Bacoor Bay is the enclosed body of water formed by the eastern shore of the peninsula, starting from the tip of the thumb (Cavite Point), circling to mainland Cavite province, continuing to the northern tip of Burunggoy Island (now Island Cove Hotel & Leisure Park).

=== Jurisdiction ===
The present and larger Cavite City has jurisdiction over most of the peninsula. Only a tiny portion at the southernmost part belongs to Noveleta. Dalahican in Cavite City is the first settlement of the city from Noveleta while San Rafael IV is the last barangay of Noveleta.

San Rafael IV is separated from Santa Isabel of Kawit, by the Grande River (Rio Grande of Cavite), also known as the San Juan River (incorrectly named as Ylang-ylang River on Google Maps). The location of the mouth of the Grande River in Noveleta and where Kawit ends on the river, is technically the start of the peninsula, at the average tide level.

=== Northernmost point ===
The northernmost point of the Cavite Peninsula is also the northernmost point of the province of Cavite located at the northern tip of the Danilo Atienza Air Base (Sangley). For comparison, it is at the same latitude as the Parañaque Cathedral directly located 8.6 km to the east of the northernmost point, about 2.8 km further north than the northernmost point of Cavite mainland located near the mouth of the Zapote River.

== Accessibility ==
Only one two-lane road, San Juan Road, connects the peninsula and its communities to mainland Cavite.
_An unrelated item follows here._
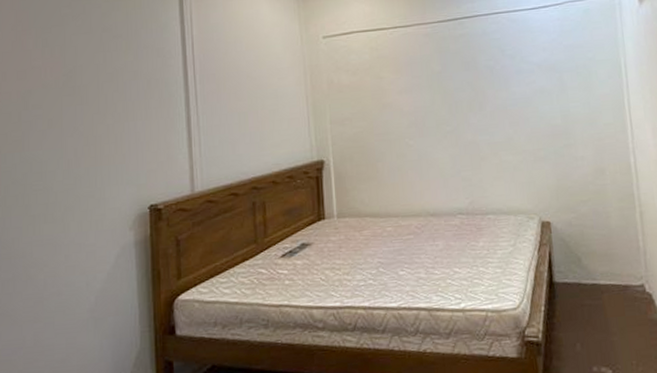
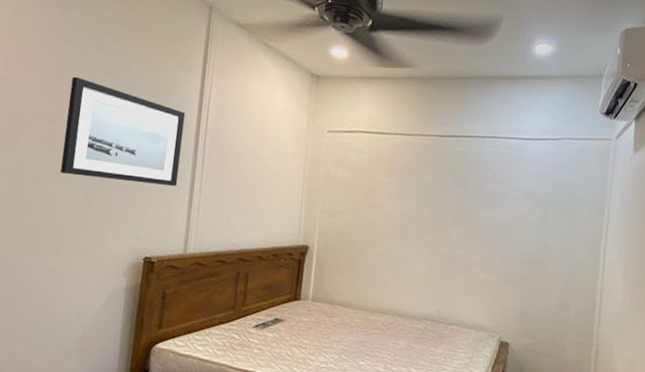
wall art: none [39,27,172,133] -> present [60,76,186,187]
A faster alternative to the peninsula from Manila is the regular ferry service between the Cavite City Ferry Terminal behind the City Hall and the port near the SM Mall of Asia in Pasay, a direct distance of about 9.3 km, linking the city to Metro Manila. The trip, which started on August 20, 2007, takes about 40 minutes compared to about 2 to 2.5 hours by land.